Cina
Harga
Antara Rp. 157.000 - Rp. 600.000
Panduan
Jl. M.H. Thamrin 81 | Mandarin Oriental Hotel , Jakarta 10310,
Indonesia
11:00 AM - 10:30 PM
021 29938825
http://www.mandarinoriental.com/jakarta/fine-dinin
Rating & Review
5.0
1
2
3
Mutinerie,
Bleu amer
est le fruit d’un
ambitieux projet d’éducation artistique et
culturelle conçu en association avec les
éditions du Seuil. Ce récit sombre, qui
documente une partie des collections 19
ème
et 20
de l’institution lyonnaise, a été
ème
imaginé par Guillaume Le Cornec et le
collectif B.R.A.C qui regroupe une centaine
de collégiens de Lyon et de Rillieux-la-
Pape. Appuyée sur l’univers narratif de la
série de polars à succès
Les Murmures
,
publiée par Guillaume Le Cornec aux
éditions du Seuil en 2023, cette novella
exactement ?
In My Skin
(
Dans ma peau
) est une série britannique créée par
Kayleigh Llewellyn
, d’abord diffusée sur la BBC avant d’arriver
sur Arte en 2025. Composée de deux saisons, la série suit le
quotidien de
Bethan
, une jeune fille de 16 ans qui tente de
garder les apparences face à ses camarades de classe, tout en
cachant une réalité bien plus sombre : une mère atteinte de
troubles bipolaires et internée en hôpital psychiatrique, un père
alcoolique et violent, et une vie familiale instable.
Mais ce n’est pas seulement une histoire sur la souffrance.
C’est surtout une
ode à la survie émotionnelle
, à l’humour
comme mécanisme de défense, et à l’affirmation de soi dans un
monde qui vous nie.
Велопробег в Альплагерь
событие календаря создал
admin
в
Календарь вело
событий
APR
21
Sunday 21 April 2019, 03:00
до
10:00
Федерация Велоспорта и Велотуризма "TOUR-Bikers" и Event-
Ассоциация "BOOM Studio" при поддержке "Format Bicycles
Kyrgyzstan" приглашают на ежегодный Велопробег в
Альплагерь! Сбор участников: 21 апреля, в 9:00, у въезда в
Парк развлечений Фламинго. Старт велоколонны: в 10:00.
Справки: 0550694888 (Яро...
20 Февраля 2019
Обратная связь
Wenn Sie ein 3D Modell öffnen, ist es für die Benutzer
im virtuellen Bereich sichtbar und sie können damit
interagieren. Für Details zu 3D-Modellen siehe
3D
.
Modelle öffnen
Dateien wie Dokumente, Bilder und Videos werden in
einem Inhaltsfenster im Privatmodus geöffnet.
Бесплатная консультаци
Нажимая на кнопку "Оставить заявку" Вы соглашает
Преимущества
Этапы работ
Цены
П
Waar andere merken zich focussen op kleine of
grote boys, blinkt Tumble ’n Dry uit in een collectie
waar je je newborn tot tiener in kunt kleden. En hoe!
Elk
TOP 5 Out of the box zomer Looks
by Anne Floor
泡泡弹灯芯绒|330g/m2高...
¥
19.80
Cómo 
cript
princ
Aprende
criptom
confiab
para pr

WHAT YOU WILL DO: Lines holding "Seuil": count them across the data and reply with the number alone.

RESPONSE AREA: 2